:: Input ::
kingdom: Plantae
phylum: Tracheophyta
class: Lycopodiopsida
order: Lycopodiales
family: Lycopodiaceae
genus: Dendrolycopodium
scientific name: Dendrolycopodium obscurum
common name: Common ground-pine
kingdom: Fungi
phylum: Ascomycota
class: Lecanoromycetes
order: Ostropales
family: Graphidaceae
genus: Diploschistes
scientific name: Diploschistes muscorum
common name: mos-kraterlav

...

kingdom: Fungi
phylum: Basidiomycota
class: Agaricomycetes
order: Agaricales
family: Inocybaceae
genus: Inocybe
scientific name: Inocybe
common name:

==

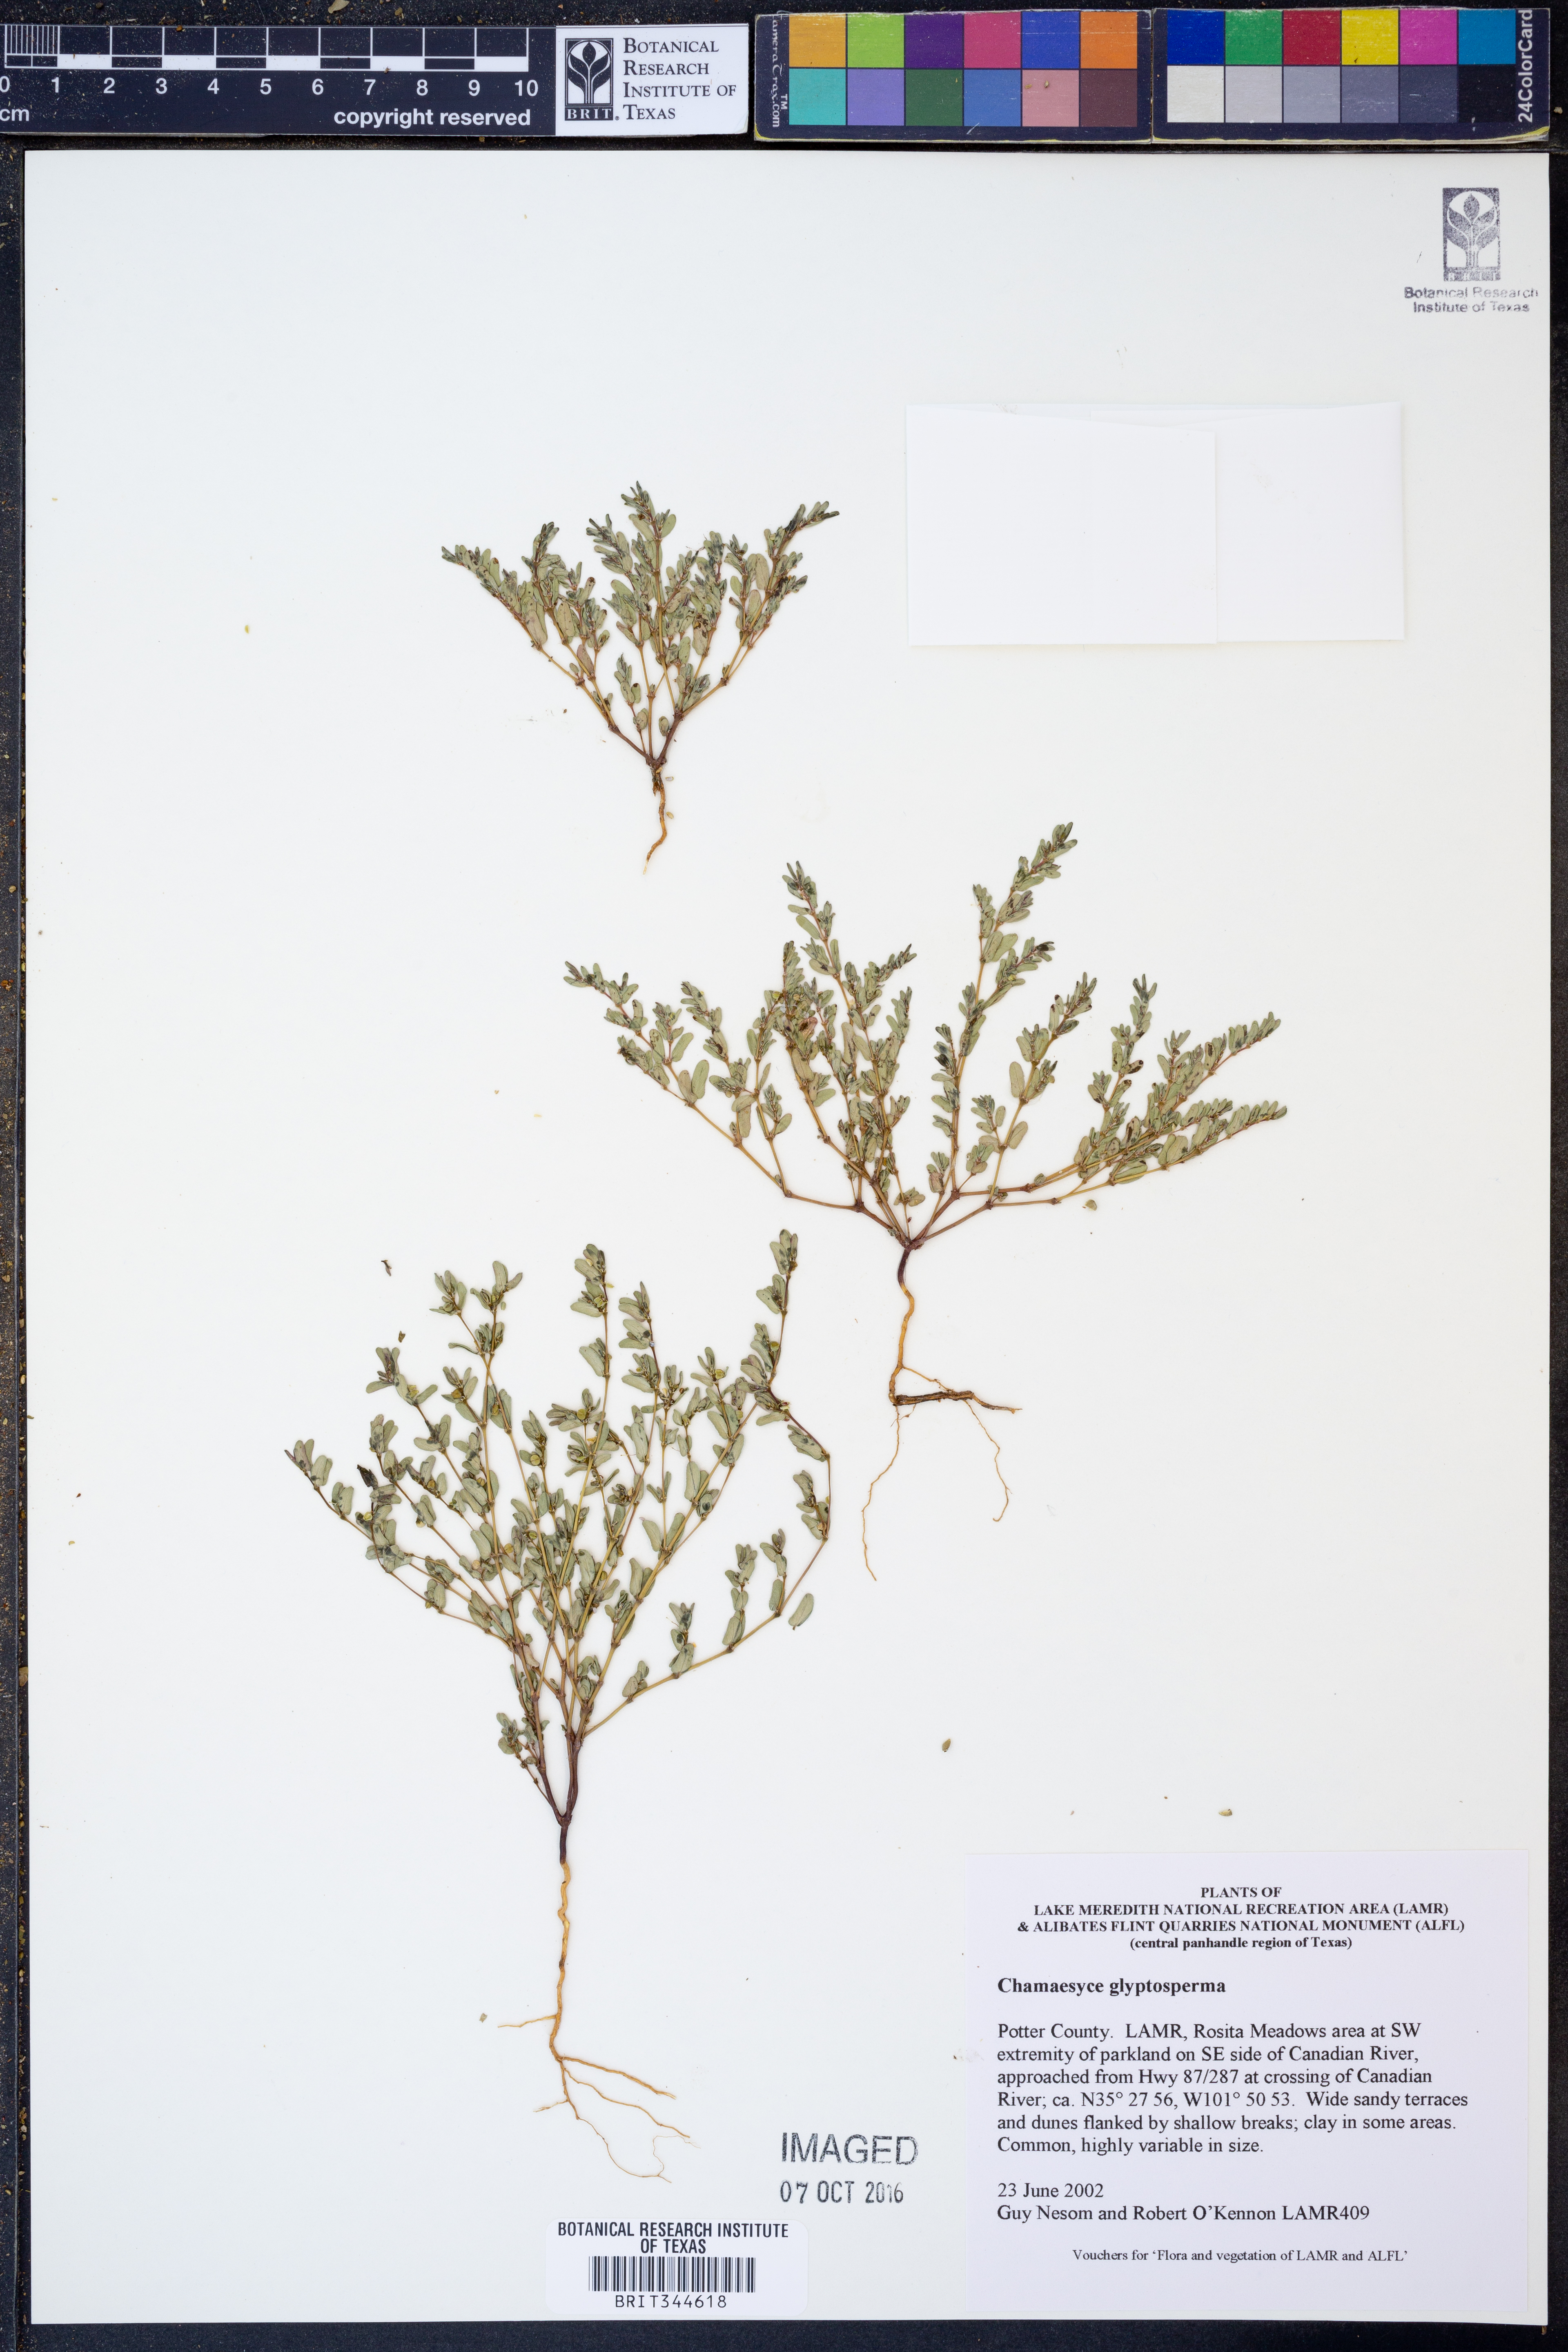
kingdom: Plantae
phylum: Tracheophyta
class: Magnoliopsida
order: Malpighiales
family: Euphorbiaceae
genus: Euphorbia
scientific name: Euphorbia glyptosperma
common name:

:: Job ::
Print the lines of the items from the one containing "scientific name: Dendrolycopodium obscurum" through the one containing "common name: mos-kraterlav", keeping each line exactly as it stands.

:: Task solution ::
scientific name: Dendrolycopodium obscurum
common name: Common ground-pine
kingdom: Fungi
phylum: Ascomycota
class: Lecanoromycetes
order: Ostropales
family: Graphidaceae
genus: Diploschistes
scientific name: Diploschistes muscorum
common name: mos-kraterlav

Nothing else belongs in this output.